- U.S. film poster
- Directed by: Jack Hill
- Written by: Jack Hill
- Produced by: Lee Strosnider
- Starring: Brian Donlevy; Richard Davalos; Ellen Burstyn; Sid Haig; Beverly Washburn;
- Cinematography: Austin McKinney
- Edited by: Jack Hill
- Music by: The Daily Flash; John Fridge;
- Production company: Jack Hill Productions
- Distributed by: Crown International Pictures; Goldstone Film Enterprises;
- Release date: May 14, 1969 (San Francisco);
- Running time: 92 minutes
- Country: United States
- Language: English
- Budget: $75,000

= Pit Stop (1969 film) =

1969 film by Jack Hill

Pit Stop is a 1969 American sports action-drama film written, directed, and edited by Jack Hill, and starring Brian Donlevy (in his final film role), Richard Davalos, Ellen Burstyn, Sid Haig and Beverly Washburn. It is set in the world of Figure 8 stock car racing. It was released by Crown International Pictures on May 14, 1969.

The film has come to be regarded as one of Hill's best, and has developed a cult following.

==Plot==
Rick Bowman, a brash, hustling, opportunistic amateur drag racer, is courted by affluent Grant Willard, who wants him to participate in his burgeoning Figure 8 stock car racing competitions, where the driving pattern guarantees crashes and injuries.

Rick quickly starts trying to undermine a popular star of Willard's races, Hawk Sidney, who is prone to over-the-top boasting and taunts. Rick succeeds in defeating him, and wooing away Jolene, a groupie he had been keeping time with. Initially, Hawk reacts violently, destroying Rick's car after a race and beating him up. However, the two men ultimately come to a respectful truce.

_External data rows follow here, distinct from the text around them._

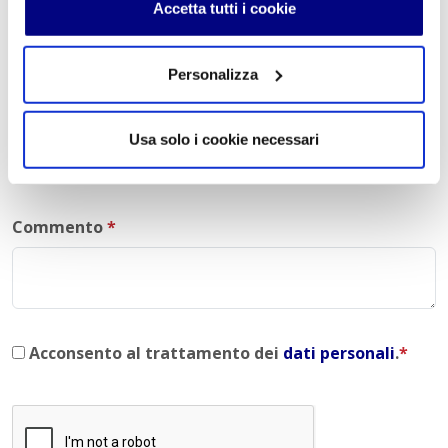
Accetta tutti i cookie
Nome
*
Personalizza
E-mail
*
Usa solo i cookie necessari
Commento
*
Acconsento al trattamento dei
dati personali
.
*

Rick then sets his sights on besting the comparably calm and conservative champion Ed McCleod, whose wife Ellen frequently helps with the upkeep of his car, but is clearly feeling neglected. Willard encourages Rick's ambitious desire to win, even though it endangers Hawk and Ed. Rick proposes a big challenge to a driver from a rival organization, initially suggesting it as a showcase for all of his drivers, and at a beach party before the race, Rick and Ellen share intimacy.

On the day of the race, Willard states that as long as his team wins, it doesn't matter whether the win is taken by Rick or Ed, tacitly approving him showing up the veteran. Hawk is quickly eliminated, and Ed has a crash that he initially walks away from, setting the stage for Rick to win. However, no one from the team is present to congratulate Rick, as they have gone to the hospital where Ed has been taken. When Rick arrives there, he learns that by walking to the ambulance under his own power, instead of allowing paramedics to handle him, lingering whiplash from the wreck broke Ed's neck, and he has died.

Willard proposes Rick take Ed's place in an upcoming high-profile race, and Rick accepts, even though he sees that Hawk, Ellen, and Jolene have now lost respect for him.

==Production==
The original title was The Winner but it had to be retitled when Winning was released. It was retitled Pit Stop even though there is no pit stop in the film. Jack Hill saw figure 8 racing and he thought it was so "crazy and so loony" he wanted to document it. Shooting took place in and around Los Angeles in 1967. Roger Corman was an uncredited executive producer. This was the final acting role of Hollywood veteran Brian Donlevy, before his death in 1972.

Although the soundtrack is credited to Seattle psychedelic band The Daily Flash, the group had already disbanded before the film's production. It should actually be credited to the post-Daily Flash project Two Guitars, Piano, Drum & Darryl.

== Release and reception ==
The film was distributed by Crown International Pictures and Goldstone Film Enterprises, and released on a double bill with Naked Angels.' According to Hill, the film being shot in black-and-white hurt its commercial prospects. Nonetheless, it has developed a cult following.